Why do you think a personal God would be looking over our shoulder, influencing our moral choices and thus negating our free will? I believe God
knows all our thoughts and is closer to us than we are to ourselves, but that does not mean God wants to influence our moral choices. The reason we have free will is so we can make our own moral choices. God does not intervene. Although God might prevent some of our free will choices from coming to fruition, we can never know if/when that happens because we can
never know what God is doing. This is the beef I have with some Christians who say
God did something in their life. I think this is rather naïve.
I was a deist for many years who believed in fate, prophesy and divine providence. It was like the trauma when I went through when I abandoned Christianity when I finally let myself listen to the other shoe drop. We don't know because we mustn't know....in this life. And the doubt rests a little easier on our shoulders when we finally realize that. It's not a contradiction, but it is a mystery.
I guess you mean you went from a Christian to a deist and then from a deist to an agnostic, and that was like the other shoe dropping. People use the word agnostic to mean different things. For some it means that they don’t know if God exists or not and for others it means we cannot ever know if God exists... I guess you are the latter.
So do you think we are
not meant to know in this mortal life but that we will know in the afterlife? Can you imagine going through this life not knowing that God exists only later to find out God does exist and that there was a reason for our mortal existence we never knew about?
Other believers get after me because I say “I know God exists” because they say I can only believe, I cannot know.

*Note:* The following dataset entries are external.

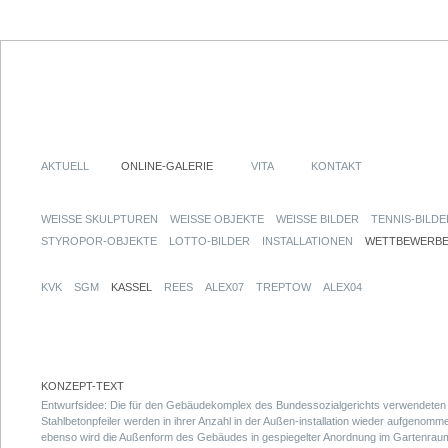
AKTUELL
ONLINE-GALERIE
VITA
KONTAKT
WEISSE SKULPTUREN
WEISSE OBJEKTE
WEISSE BILDER
TENNIS-BILDE
STYROPOR-OBJEKTE
LOTTO-BILDER
INSTALLATIONEN
WETTBEWERB
KVK
SGM
KASSEL
REES
ALEX07
TREPTOW
ALEX04
KONZEPT-TEXT
Entwurfsidee: Die für den Gebäudekomplex des Bundessozialgerichts verwendeten
Stahlbetonpfeiler werden in ihrer Anzahl in der Außen-installation wieder aufgenomm
ebenso wird die Außenform des Gebäudes in gespiegelter Anordnung im Gartenrau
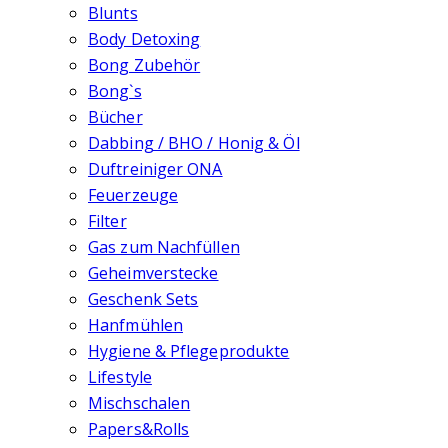
Blunts
Body Detoxing
Bong Zubehör
Bong`s
Bücher
Dabbing / BHO / Honig & Öl
Duftreiniger ONA
Feuerzeuge
Filter
Gas zum Nachfüllen
Geheimverstecke
Geschenk Sets
Hanfmühlen
Hygiene & Pflegeprodukte
Lifestyle
Mischschalen
Papers&Rolls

I agree that God is a mystery and we cannot know God exists in the sense of having proof, but a person can know in a sense of having inner certitude. The reason I know is because of the evidence, not because of any personal spiritual experience. I was an agnostic before I was a Baha’i.
I do not base my beliefs upon emotions. I do not have feelings about God, just beliefs. I believe God is personal but I do not have a personal relationship with God because I do not think that is possible or desirable. God is exalted beyond anything that can ever be recounted or perceived so God does not have any relationships with humans. That is anthropomorphism. I believe that after we die we will be able to get closer to God but there is no way we can understand what that means until we get there.